Message from Executive Director Dr. Ann Shortelle

Phosphorus free project is latest step in Lake Apopka’s recovery

January 31, 2020

Lake Apopka has seen significant improvement in water quality in recent years, and is poised to make even greater strides in the years to come.

On Jan. 24, the St. Johns River Water Management District hosted a visit to Lake Apopka previewing a project that will soon use innovative technology to remove phosphorus directly from the lake’s water. The process was successfully tested in 2017 at the District’s Lake Apopka North Shore. The promising test results convinced us to move ahead with this new method of improving water quality. This next stage is a pay-for-performance demonstration project that will help us continue our work on behalf of Lake Apopka while embracing our enthusiasm for innovative, collaborative ventures.

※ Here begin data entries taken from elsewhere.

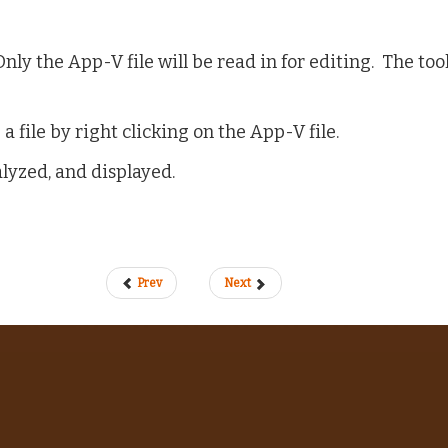
nly the App-V file will be read in for editing. The to
a file by right clicking on the App-V file.
alyzed, and displayed.
Prev
Next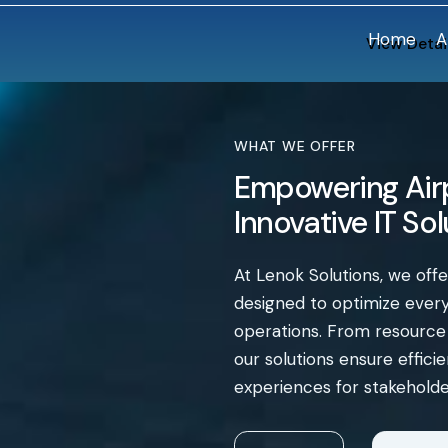
Home
A
View Detai
WHAT WE OFFER
Empowering Airp
Innovative IT So
At Lenok Solutions, we off
designed to optimize every 
operations. From resourc
our solutions ensure effic
experiences for stakeholde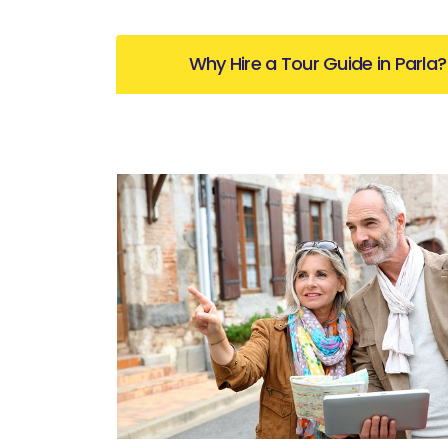
Why Hire a Tour Guide in Parla?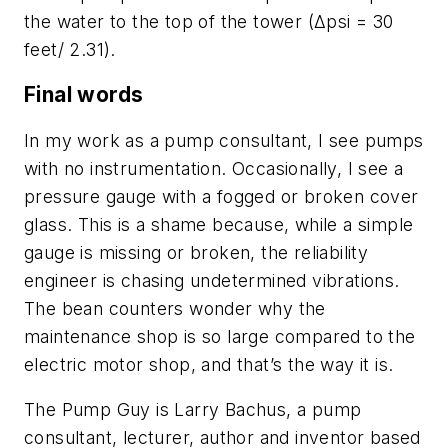
the water to the top of the tower (Δpsi = 30
feet/ 2.31).
Final words
In my work as a pump consultant, I see pumps
with no instrumentation. Occasionally, I see a
pressure gauge with a fogged or broken cover
glass. This is a shame because, while a simple
gauge is missing or broken, the reliability
engineer is chasing undetermined vibrations.
The bean counters wonder why the
maintenance shop is so large compared to the
electric motor shop, and that’s the way it is.
The Pump Guy is Larry Bachus, a pump
consultant, lecturer, author and inventor based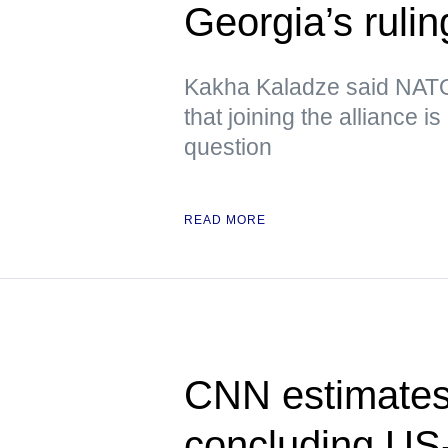
Georgia’s rulin
Kakha Kaladze said NATO 
that joining the alliance i
question
READ MORE
CNN estimates 
concluding US-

As a pay-for-performance project, the District will only pay for phosphorus removed, with a budget for the first year of $1.16 million (about $115 per pound of phosphorus removed). Construction is well underway, and the project will begin removing phosphorus this spring, benefiting Lake Apopka and downstream lakes, including lakes Beauclair and Dora.

The restoration at Lake Apopka continues to be a work in progress that features adaptive approaches, as well as new technologies to continue water quality improvements. The District’s purchase in the late 1990s, and restoration of the North Shore wetlands has dramatically reduced the amount of phosphorus entering the lake. In addition to the latest project, our portfolio of tools includes a sump dredging project (completed in October 2019) in which the sump captures sediments in the water before flowing downstream. With the Florida Department of Environmental Protection and the Florida Fish and Wildlife Conservation Commission as funding partners, we completed a four-phase sediment vacuuming project in June 2019 with a total of 358 tons of sediments and 256 pounds of phosphorus removed.

At our Lake Apopka Marsh Flow-Way, phosphorus and sediments have been removed from the water since the flow-way began operation in 2003, removing more than 32 tons of phosphorus and nearly 60,000 tons of solids from the lake’s water. The District continues to harvest approximately a million pounds of rough fish from the lake annually via a public-private partnership that has cumulatively removed more than 113 tons of phosphorus. As phosphorus declines, so does algae, which clears the water enough to allow light to reach the lake’s bottom, stimulating the recolonization by submerged aquatic vegetation. Capitalizing on the improving water clarity, staff are engaged in multiple planting efforts in the lake, to further accelerate vegetation regrowth and creation of the critical habitat that historically supported a world-famous bass fishery.

We’re encouraged by the water quality and habitat improvements at Lake Apopka and look forward to added benefits with this latest venture and other technologies in the future. Thanks to all our partners in the lake’s recovery thus far and for your dedication to the work that lies ahead.